Considering the AUC values in the evaluation of solid nodules, the most effective model was the Herder model. The Mayo and Brock models followed respectively. The Mayo and Herder models yielded the highest AUC values here among all the groups evaluated in this study. This is because, as mentioned above, these two models, which are closely related, are likely to have been developed and validated in populations with high numbers of solid nodules. In addition, the AUC value for solid nodules with the Herder model is very close to the AUC value of the original study (0.92) [9]. This highlights the superiority of PET–CT for solid nodules.

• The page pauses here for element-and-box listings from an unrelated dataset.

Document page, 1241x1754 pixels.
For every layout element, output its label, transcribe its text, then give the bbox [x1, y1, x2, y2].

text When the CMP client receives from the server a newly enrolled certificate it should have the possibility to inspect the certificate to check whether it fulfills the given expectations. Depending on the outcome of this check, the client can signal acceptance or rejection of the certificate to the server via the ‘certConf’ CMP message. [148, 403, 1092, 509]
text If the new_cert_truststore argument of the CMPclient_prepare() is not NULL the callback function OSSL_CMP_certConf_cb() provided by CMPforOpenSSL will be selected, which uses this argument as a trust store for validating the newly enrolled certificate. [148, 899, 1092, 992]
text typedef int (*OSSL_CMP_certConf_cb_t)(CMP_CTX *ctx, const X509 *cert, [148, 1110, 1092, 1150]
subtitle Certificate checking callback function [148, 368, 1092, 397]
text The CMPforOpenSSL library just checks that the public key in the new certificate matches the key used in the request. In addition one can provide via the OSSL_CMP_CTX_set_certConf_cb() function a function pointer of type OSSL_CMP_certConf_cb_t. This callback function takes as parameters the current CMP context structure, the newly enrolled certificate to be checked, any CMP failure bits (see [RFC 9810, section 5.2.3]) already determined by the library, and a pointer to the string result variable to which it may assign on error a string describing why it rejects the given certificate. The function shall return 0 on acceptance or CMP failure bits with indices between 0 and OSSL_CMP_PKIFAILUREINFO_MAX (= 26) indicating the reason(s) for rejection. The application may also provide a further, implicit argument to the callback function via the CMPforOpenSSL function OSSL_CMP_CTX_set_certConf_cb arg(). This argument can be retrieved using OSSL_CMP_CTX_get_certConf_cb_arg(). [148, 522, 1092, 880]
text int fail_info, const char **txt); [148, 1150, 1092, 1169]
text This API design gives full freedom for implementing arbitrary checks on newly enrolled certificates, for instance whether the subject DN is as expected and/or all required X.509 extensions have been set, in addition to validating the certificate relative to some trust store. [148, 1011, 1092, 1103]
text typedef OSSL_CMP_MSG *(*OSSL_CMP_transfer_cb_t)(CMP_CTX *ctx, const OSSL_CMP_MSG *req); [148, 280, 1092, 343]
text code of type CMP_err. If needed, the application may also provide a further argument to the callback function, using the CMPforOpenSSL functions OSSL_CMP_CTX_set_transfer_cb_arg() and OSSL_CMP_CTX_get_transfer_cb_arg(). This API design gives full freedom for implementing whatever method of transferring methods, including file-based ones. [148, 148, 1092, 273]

As a result of various studies, many risk factors related to lung cancer were determined according to the clinical and demographic characteristics of the patients and the radiological characteristics of the nodules. However, these risk factors, and especially clinical and demographic factors, may differ in terms of their effects according to the structure of local populations and geographical features [10]. In the Brock model, female gender, family history of lung cancer, nodule type, localization of the nodule, and number of nodules are parameters that affect the probability of malignancy since there was a statistically significant difference between benign and malignant cases in the population investigated during the development of that model [7]. In the present study, a statistically significant relationship was found between male gender and malignancy and no other statistically significant differences were found between benign and malignant cases for the other parameters. Similarly, a history of smoking and a history of extrapulmonary malignancy at least 5 years ago were determined as risk factors in the Mayo and Herder models, but in our study, no statistically significant difference was found between benign and malignant cases for either parameter [8, 9]. Thus, the effects of these parameters on the differentiation of benign and malignant nodules in our study were reduced compared to the populations in the original studies. In such cases, it is inevitable that the performance of all three models will be decreased.

The main contribution of this study is its evaluation of nodules in the Turkish population with the currently used malignancy scoring systems by referring to definitive postoperative pathology results to retrospectively calibrate risk calculation models before using them in a new local population and provide a new optimal threshold value, as it mentioned in the literature [14].

The main limitation of the study is that it was conducted among patients who were followed in a thoracic surgery clinic in a reference center and operated on for pulmonary nodules. Most of the nodules in this study were already considered risky by clinicians and radiologists.

In conclusion, all models effectively differentiated benign from malignant pulmonary nodules in all groups except subcentimetric nodules and ground-glass nodules. However, none of the groups for which these models were effective had AUC values as high as those obtained in the original studies. This highlights the need to optimize models and malignancy risk thresholds for this population or develop a new model.